Le dije a sus ojos que no podía protegerlo y los vi romperse delante de mí. Estoy segura de que el golpe del momento le impidió saber que estaba mintiendo. Porque siempre sabía cuándo estaba mintiendo.
Lo cierto es que no podíamos seguir así. Bueno, al menos no yo. Cada vez sentía las manos más manchadas de culpabilidad y no podía soportar que también le salpicara a él. La solución parecía fácil: ve con él. Pero opté por protegerlo siempre detrás de una pared, observándolo en silencio, tragándome las palabras que quería decirle. Entre su supervivencia y la mía había escogido la suya; entre su corazón encogido y el mío prefería mil veces sentir yo misma el dolor que escuchar cómo se retorcía el suyo al latir.
Me dijeron que fue cobardía. Y pudo ser. La verdad es que no me replanteé qué fue hasta que lo volví a ver feliz y cada sonrisa era para mí un día más de condena. Intentaba obligarme a alimentarme de su felicidad, pero ese era un privilegio que se había terminado y que, no obstante, sólo funcionaba cuando yo era feliz con él. No por él.

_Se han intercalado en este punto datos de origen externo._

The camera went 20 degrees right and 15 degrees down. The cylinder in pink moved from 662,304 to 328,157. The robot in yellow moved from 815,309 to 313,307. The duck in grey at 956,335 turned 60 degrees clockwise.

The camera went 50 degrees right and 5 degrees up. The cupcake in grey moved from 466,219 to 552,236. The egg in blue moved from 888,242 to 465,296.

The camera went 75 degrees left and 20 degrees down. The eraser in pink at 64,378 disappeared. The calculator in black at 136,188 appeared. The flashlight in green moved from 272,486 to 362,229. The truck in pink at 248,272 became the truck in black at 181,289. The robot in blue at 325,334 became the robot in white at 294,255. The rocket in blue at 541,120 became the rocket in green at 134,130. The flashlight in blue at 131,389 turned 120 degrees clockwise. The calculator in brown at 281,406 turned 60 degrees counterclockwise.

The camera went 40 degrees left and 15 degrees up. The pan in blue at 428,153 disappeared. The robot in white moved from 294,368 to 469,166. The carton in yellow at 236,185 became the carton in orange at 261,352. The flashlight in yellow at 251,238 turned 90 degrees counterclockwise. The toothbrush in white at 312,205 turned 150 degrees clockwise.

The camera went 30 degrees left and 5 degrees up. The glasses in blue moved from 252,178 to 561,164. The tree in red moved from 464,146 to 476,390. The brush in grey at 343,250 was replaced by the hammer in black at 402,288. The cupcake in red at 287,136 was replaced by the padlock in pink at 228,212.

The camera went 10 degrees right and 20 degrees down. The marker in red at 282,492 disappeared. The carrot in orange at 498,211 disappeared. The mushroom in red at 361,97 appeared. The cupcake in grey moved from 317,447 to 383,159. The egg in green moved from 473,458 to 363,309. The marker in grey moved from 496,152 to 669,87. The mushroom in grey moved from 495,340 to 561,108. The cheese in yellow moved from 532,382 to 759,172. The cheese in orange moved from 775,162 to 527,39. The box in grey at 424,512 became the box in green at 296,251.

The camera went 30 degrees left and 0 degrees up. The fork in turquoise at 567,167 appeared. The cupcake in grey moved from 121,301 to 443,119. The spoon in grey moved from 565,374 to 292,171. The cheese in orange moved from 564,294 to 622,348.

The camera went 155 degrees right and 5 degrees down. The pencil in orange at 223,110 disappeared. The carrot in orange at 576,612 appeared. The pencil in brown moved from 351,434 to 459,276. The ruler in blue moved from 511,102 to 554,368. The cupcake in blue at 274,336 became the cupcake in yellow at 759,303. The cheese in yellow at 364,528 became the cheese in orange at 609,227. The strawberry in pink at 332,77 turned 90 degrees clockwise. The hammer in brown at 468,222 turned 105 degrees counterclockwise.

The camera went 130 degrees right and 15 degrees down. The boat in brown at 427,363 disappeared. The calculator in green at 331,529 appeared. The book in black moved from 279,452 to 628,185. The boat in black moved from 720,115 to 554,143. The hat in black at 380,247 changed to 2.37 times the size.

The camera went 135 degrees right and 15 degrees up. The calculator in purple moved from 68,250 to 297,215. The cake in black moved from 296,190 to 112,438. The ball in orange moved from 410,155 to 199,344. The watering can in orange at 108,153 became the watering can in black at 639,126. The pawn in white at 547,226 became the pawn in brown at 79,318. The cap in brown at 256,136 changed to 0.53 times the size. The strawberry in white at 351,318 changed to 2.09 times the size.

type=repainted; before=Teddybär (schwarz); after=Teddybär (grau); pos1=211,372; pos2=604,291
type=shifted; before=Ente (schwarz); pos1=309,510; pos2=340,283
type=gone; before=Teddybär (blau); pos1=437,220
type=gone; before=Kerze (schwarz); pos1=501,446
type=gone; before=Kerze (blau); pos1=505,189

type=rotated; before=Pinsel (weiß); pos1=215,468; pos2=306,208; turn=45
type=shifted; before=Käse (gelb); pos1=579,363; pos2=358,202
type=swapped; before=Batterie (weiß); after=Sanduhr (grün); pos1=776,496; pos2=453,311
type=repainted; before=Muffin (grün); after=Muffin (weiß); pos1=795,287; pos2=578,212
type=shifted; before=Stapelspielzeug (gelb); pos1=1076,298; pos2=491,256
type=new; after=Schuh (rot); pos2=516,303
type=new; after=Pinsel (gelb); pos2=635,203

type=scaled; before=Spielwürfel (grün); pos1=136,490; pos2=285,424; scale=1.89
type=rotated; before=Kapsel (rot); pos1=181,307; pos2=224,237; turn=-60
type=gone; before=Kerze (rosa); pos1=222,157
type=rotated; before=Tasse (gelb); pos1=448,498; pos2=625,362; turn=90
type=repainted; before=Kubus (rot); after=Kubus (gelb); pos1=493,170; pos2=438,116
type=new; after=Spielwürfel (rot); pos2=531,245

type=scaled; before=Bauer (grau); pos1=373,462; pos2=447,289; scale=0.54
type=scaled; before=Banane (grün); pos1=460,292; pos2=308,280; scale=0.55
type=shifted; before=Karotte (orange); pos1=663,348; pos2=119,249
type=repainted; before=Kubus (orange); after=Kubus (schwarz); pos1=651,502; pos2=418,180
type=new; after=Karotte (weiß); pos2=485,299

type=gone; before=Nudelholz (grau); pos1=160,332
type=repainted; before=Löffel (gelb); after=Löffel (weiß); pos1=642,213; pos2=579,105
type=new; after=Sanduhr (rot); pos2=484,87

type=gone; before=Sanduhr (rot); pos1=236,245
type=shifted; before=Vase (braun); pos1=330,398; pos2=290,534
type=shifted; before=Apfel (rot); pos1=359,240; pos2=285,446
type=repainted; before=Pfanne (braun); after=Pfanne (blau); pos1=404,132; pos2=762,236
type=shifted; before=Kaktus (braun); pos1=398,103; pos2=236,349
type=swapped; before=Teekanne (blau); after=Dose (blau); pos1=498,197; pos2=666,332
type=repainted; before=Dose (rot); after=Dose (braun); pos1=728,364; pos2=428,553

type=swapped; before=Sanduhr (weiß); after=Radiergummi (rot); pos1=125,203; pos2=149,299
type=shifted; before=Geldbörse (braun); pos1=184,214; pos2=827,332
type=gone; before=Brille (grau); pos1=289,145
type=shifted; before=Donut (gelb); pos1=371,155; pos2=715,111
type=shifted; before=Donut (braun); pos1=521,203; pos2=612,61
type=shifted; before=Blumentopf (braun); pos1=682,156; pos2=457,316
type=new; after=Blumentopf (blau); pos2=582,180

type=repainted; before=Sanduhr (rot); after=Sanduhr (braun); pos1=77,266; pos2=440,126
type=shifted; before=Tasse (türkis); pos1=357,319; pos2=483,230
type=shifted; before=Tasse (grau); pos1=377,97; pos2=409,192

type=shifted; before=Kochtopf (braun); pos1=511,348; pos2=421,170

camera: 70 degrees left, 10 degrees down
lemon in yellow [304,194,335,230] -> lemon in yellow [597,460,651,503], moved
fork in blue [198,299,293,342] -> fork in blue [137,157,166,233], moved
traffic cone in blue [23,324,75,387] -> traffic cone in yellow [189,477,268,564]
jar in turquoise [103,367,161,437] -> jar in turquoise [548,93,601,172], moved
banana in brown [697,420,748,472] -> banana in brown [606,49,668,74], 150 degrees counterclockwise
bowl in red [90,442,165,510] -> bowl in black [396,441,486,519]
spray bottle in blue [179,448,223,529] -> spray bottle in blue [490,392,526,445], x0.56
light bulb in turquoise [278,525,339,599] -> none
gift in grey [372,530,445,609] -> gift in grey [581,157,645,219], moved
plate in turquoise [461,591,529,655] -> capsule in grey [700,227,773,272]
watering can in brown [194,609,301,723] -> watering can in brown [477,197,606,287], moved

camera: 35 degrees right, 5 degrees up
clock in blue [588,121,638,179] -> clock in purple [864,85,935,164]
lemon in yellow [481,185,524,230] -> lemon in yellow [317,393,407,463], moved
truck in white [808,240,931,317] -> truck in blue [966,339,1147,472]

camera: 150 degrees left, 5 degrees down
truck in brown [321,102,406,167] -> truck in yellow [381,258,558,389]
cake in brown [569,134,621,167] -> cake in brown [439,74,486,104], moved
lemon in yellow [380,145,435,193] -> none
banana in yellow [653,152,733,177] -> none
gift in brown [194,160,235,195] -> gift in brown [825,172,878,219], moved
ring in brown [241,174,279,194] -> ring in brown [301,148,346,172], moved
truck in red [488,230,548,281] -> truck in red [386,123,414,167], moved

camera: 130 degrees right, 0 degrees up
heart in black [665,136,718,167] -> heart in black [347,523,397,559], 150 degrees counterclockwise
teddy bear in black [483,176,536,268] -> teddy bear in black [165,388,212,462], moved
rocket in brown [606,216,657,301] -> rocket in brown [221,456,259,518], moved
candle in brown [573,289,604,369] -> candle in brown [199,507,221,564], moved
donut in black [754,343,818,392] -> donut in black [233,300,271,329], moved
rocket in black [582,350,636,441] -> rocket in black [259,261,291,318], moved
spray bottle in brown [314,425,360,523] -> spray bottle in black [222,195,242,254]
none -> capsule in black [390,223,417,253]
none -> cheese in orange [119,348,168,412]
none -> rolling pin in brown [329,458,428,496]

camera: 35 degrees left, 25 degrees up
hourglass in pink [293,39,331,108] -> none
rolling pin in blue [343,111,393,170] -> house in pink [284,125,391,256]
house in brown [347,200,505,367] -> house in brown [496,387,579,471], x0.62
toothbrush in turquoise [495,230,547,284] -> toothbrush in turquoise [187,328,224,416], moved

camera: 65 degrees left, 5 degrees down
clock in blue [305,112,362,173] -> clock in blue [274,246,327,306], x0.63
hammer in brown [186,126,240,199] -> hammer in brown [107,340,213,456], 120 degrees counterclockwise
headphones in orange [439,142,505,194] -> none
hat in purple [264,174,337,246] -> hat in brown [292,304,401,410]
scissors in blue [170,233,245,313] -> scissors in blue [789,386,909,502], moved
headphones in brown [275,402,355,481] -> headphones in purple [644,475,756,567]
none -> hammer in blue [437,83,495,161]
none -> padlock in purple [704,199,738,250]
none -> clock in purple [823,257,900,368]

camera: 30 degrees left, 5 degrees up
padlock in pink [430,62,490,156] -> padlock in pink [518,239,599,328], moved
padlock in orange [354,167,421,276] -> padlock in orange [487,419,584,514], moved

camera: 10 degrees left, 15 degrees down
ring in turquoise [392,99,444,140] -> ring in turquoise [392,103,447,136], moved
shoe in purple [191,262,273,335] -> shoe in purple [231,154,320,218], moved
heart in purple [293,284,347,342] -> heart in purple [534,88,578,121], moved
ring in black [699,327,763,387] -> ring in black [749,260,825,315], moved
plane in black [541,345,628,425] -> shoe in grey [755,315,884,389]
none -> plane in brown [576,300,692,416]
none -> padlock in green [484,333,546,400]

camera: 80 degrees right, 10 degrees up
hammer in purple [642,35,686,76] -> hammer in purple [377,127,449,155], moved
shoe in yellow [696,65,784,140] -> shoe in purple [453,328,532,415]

Sé que ya no lo necesita pero todavía me quedo absorta pensando si estará bien. Me lleno de angustia cuando vuelvo a recordar el momento en el que le dije que no iba a volver a protegerlo, y siento escalofríos cuando sospecho que sí que supo que estaba mintiendo.
Me faltan entonces las bocanadas de aire. Todavía hoy.
1 comentario:
Cuánto hacía que no me pasaba por aquí. Casi había olvidado que naciste con la pluma en la mano, que las palabras con tu lecho y tu vehículo. Casi.
Pero me voy con la certeza de que, ciertamente, quien puede hacernos ver y sentir cosas como las que tú nos haces ver y sentir tiene alma de escritor.